Discusses key economic indicators and trade statistics, which countries are dominant in the market, and other issues that affect trade.
Located in the geographic heart of Central America, Honduras has a democratic government and a free market economy. Honduras represents the 38th largest export market for the United States in 2021 (0.37 percent of total U.S. exports). Total bilateral trade in both goods and services was $11.7 billion in 2021, with a trade surplus of $1.3 billion in favor of the United States. Honduras’ growing population of 9.6 million is highly receptive to U.S. goods and services.
During the past years, Honduras has faced a series of external shocks, including an economic downturn due to the COVID-19 pandemic and hurricanes Eta and Iota successively hitting the country in November 2020. Honduras conducted a peaceful electoral process in late 2021, resulting in the inauguration of the country’s first female President and denoting the population’s strong commitment to the democratic process. At present, the country requires significant progress towards improving its investment climate, including adopting fiscal discipline and consolidation for macroeconomic stability; executing infrastructure reconstruction and development; addressing energy and food security challenges, climate change and disaster resilience efforts; combating corruption and security concerns; simplifying bureaucratic procedures; implementing structural regulatory reforms and focusing on improving overall competitiveness and productivity.
The United States is Honduras’ largest trade and economic partner, accounting for 33.8 percent of total merchandise imports and 65 percent of general assembly imports. In 2021, U.S. exports of goods and services to Honduras were $6.5 billion, up 55 percent from 2020. Total Honduran imports grew by 35 percent by year-end 2021, resulting from an increase in external demand, investment, and the gradual reactivation of domestic economic activity.
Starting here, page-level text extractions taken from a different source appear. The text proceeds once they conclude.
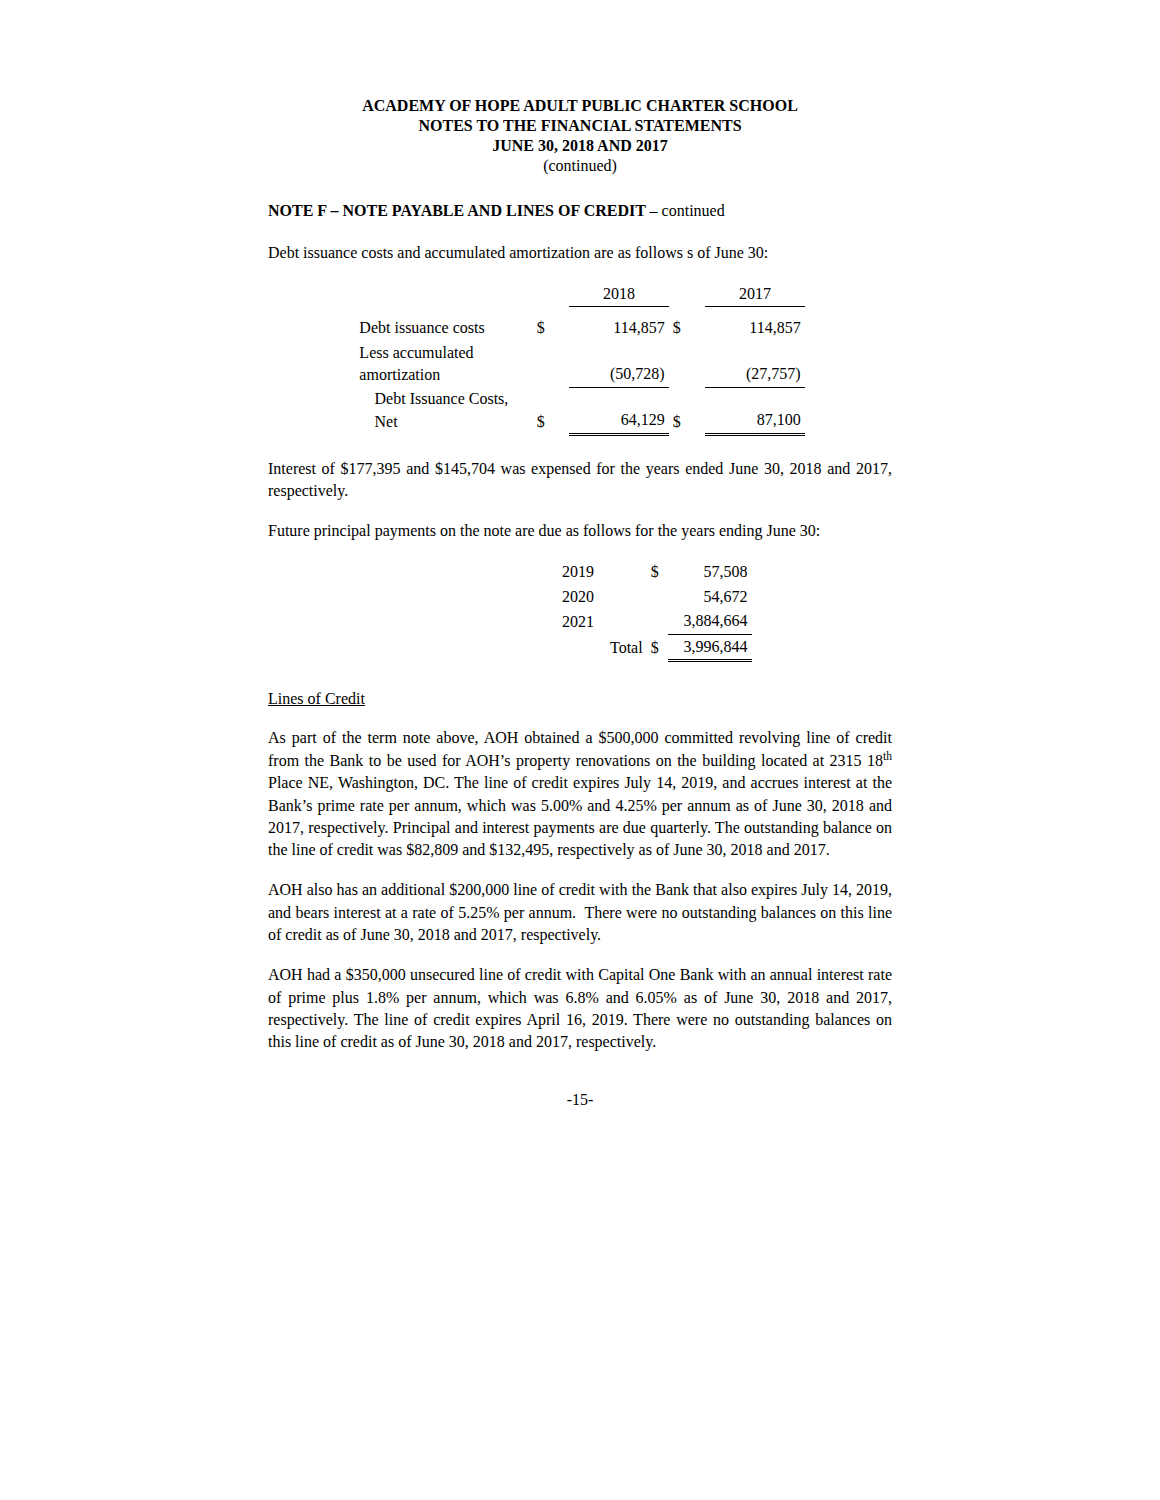ACADEMY OF HOPE ADULT PUBLIC CHARTER SCHOOL
NOTES TO THE FINANCIAL STATEMENTS
JUNE 30, 2018 AND 2017
(continued)
NOTE F – NOTE PAYABLE AND LINES OF CREDIT – continued
Debt issuance costs and accumulated amortization are as follows s of June 30:
| | | 2018 | | 2017 |
| Debt issuance costs | $ | 114,857 | $ | 114,857 |
| Less accumulated amortization | | (50,728) | | (27,757) |
| Debt Issuance Costs, Net | $ | 64,129 | $ | 87,100 |
Interest of $177,395 and $145,704 was expensed for the years ended June 30, 2018 and 2017, respectively.
Future principal payments on the note are due as follows for the years ending June 30:
| 2019 | $ | 57,508 |
| 2020 | | 54,672 |
| 2021 | | 3,884,664 |
| Total | $ | 3,996,844 |
Lines of Credit
As part of the term note above, AOH obtained a $500,000 committed revolving line of credit from the Bank to be used for AOH’s property renovations on the building located at 2315 18th Place NE, Washington, DC. The line of credit expires July 14, 2019, and accrues interest at the Bank’s prime rate per annum, which was 5.00% and 4.25% per annum as of June 30, 2018 and 2017, respectively. Principal and interest payments are due quarterly. The outstanding balance on the line of credit was $82,809 and $132,495, respectively as of June 30, 2018 and 2017.
AOH also has an additional $200,000 line of credit with the Bank that also expires July 14, 2019, and bears interest at a rate of 5.25% per annum. There were no outstanding balances on this line of credit as of June 30, 2018 and 2017, respectively.
AOH had a $350,000 unsecured line of credit with Capital One Bank with an annual interest rate of prime plus 1.8% per annum, which was 6.8% and 6.05% as of June 30, 2018 and 2017, respectively. The line of credit expires April 16, 2019. There were no outstanding balances on this line of credit as of June 30, 2018 and 2017, respectively.
-15-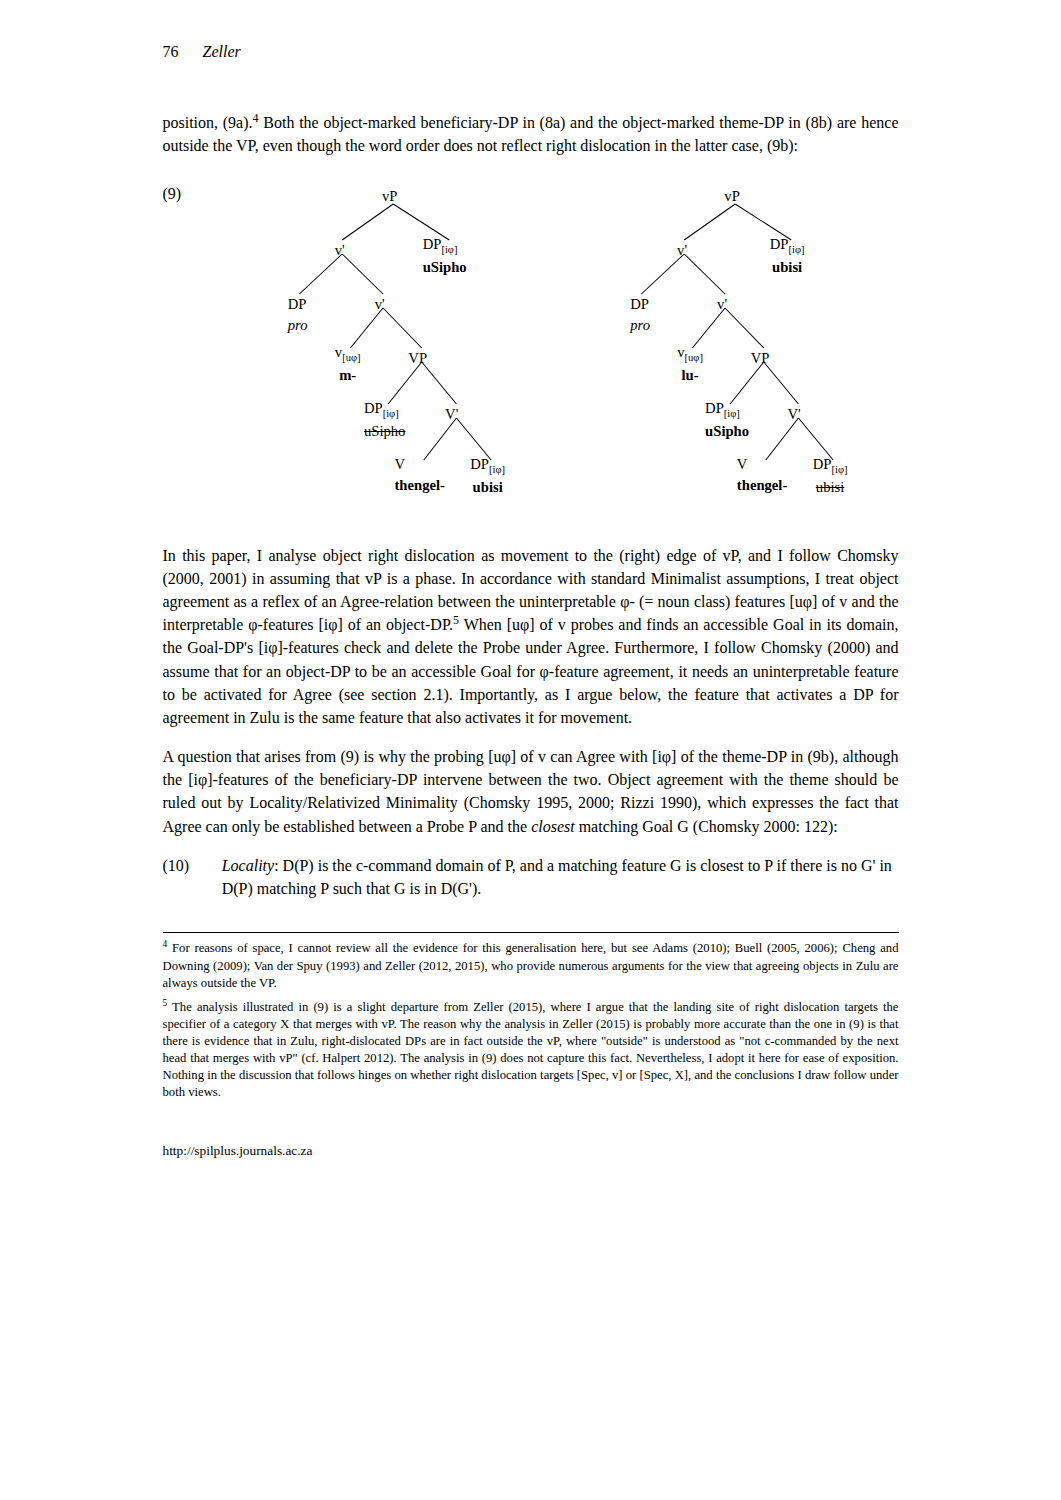76 Zeller
position, (9a).4 Both the object-marked beneficiary-DP in (8a) and the object-marked theme-DP in (8b) are hence outside the VP, even though the word order does not reflect right dislocation in the latter case, (9b):
(9)
vP
v'
DP[iφ] uSipho
DP pro
v'
v[uφ] m-
VP
DP[iφ] uSipho
V'
V thengel-
DP[iφ] ubisi
vP
v'
DP[iφ] ubisi
DP pro
v'
v[uφ] lu-
VP
DP[iφ] uSipho
V'
V thengel-
DP[iφ] ubisi
In this paper, I analyse object right dislocation as movement to the (right) edge of vP, and I follow Chomsky (2000, 2001) in assuming that vP is a phase. In accordance with standard Minimalist assumptions, I treat object agreement as a reflex of an Agree-relation between the uninterpretable φ- (= noun class) features [uφ] of v and the interpretable φ-features [iφ] of an object-DP.5 When [uφ] of v probes and finds an accessible Goal in its domain, the Goal-DP's [iφ]-features check and delete the Probe under Agree. Furthermore, I follow Chomsky (2000) and assume that for an object-DP to be an accessible Goal for φ-feature agreement, it needs an uninterpretable feature to be activated for Agree (see section 2.1). Importantly, as I argue below, the feature that activates a DP for agreement in Zulu is the same feature that also activates it for movement.
A question that arises from (9) is why the probing [uφ] of v can Agree with [iφ] of the theme-DP in (9b), although the [iφ]-features of the beneficiary-DP intervene between the two. Object agreement with the theme should be ruled out by Locality/Relativized Minimality (Chomsky 1995, 2000; Rizzi 1990), which expresses the fact that Agree can only be established between a Probe P and the closest matching Goal G (Chomsky 2000: 122):
(10)
Locality: D(P) is the c-command domain of P, and a matching feature G is closest to P if there is no G' in D(P) matching P such that G is in D(G').
4 For reasons of space, I cannot review all the evidence for this generalisation here, but see Adams (2010); Buell (2005, 2006); Cheng and Downing (2009); Van der Spuy (1993) and Zeller (2012, 2015), who provide numerous arguments for the view that agreeing objects in Zulu are always outside the VP.
5 The analysis illustrated in (9) is a slight departure from Zeller (2015), where I argue that the landing site of right dislocation targets the specifier of a category X that merges with vP. The reason why the analysis in Zeller (2015) is probably more accurate than the one in (9) is that there is evidence that in Zulu, right-dislocated DPs are in fact outside the vP, where "outside" is understood as "not c-commanded by the next head that merges with vP" (cf. Halpert 2012). The analysis in (9) does not capture this fact. Nevertheless, I adopt it here for ease of exposition. Nothing in the discussion that follows hinges on whether right dislocation targets [Spec, v] or [Spec, X], and the conclusions I draw follow under both views.
http://spilplus.journals.ac.za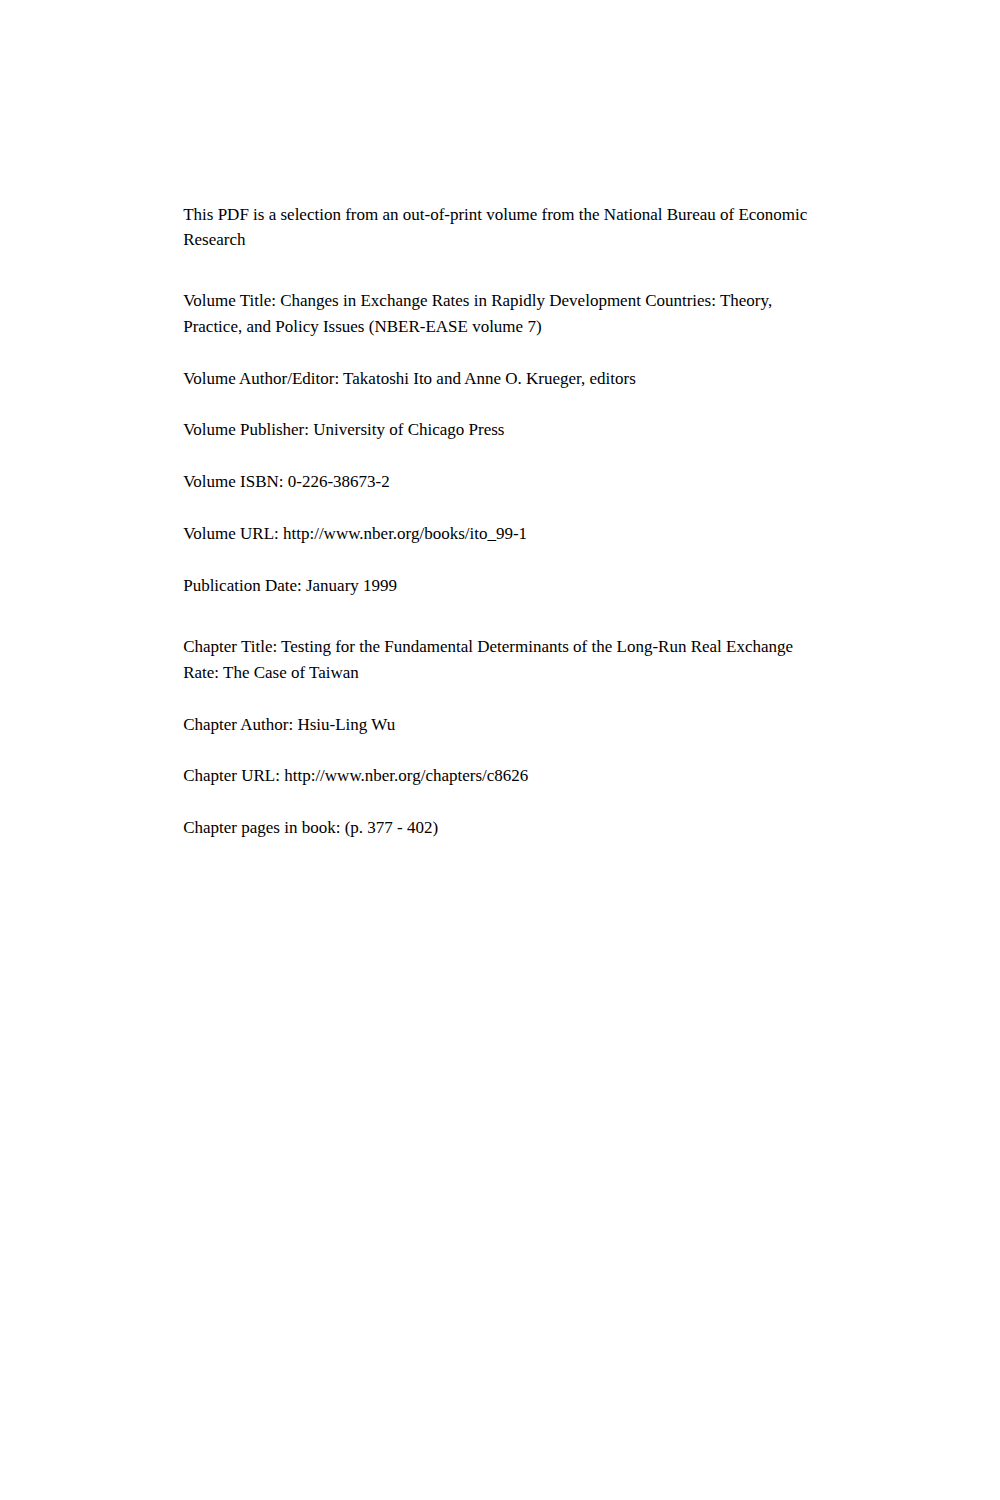This PDF is a selection from an out-of-print volume from the National Bureau of Economic Research
Volume Title: Changes in Exchange Rates in Rapidly Development Countries: Theory, Practice, and Policy Issues (NBER-EASE volume 7)
Volume Author/Editor: Takatoshi Ito and Anne O. Krueger, editors
Volume Publisher: University of Chicago Press
Volume ISBN: 0-226-38673-2
Volume URL: http://www.nber.org/books/ito_99-1
Publication Date: January 1999
Chapter Title: Testing for the Fundamental Determinants of the Long-Run Real Exchange Rate: The Case of Taiwan
Chapter Author: Hsiu-Ling Wu
Chapter URL: http://www.nber.org/chapters/c8626
Chapter pages in book: (p. 377 - 402)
The United States-Central America-Dominican Republic Free Trade Agreement (CAFTA-DR), which entered into force in 2006, has boosted U.S. export opportunities and diversified the composition of bilateral trade. On average, U.S. exports to Honduras have more than doubled since 2005 (reported at USD 3.2 billion), the year before the implementation of this Free Trade Agreement (FTA). CAFTA-DR implemented important measures related to investment, customs administration and trade facilitation, technical barriers to trade, government procurement, intellectual property rights, transparency, labor, and environmental protection. As a result of this Free Trade Agreement, more than 95 percent of U.S. consumer and industrial goods exports to the Central America region that meet relevant rules of origin are no longer subject to tariffs.
Honduras had a nominal GDP of USD 28 billion in 2021. It is a low/middle-income country, with approximately 60 percent of its population living in poverty. Honduras has enjoyed moderate economic growth since 2010 with an average growth rate of 3.8 percent during the three years prior to COVID-19. Honduras also registered the second-highest trade-to-GDP ratio in Central America, only behind Panama and above the average in Latin America and the Caribbean. After being severely impacted by the pandemic and natural disasters, however, Honduras’ GDP contracted by 9 percent in 2020 but experienced a rebound of 12.5 percent growth in 2021. The International Monetary Fund predicts economic growth to be 3.4 percent in 2022.
Honduras’ economic activity is highly influenced by economic performance in the United States, particularly tied to exports and family remittances sent from the United States. Honduras registered a moderate inflation rate of 5.32 percent in 2021 and is expected to reach 10.30 percent by the end of 2022, the country’s highest level since 2009, largely due to external shocks affecting prices of goods and services. Honduras’ currency, the Lempira, has floated in a band system since 2011 and monetary policy measures are reviewed every three months, but the Castro administration has taken a more aggressive approach to exchange rate management, putting much more weight on factors like reserve adequacy, inflation among trading partners, and previous seven-day averages than on market demand for foreign exchange. As a result, shortages of foreign exchange occur on a frequent basis.
In 2021, the U.S. direct investment position in Honduras (outward) was $1.2 billion, up by 13 percent from 2020. More than 200 American companies currently operate in Honduras.
Top five reasons why U.S. companies should consider exporting to Honduras:
1) Free Trade Agreement (FTA) market.
2) Strategic location and proximity to the United States.
3) Among the most receptive markets for U.S. goods and services worldwide.
4) Modernized port infrastructure and logistical platform for the region.
5) Large market share and opportunities for U.S. firms.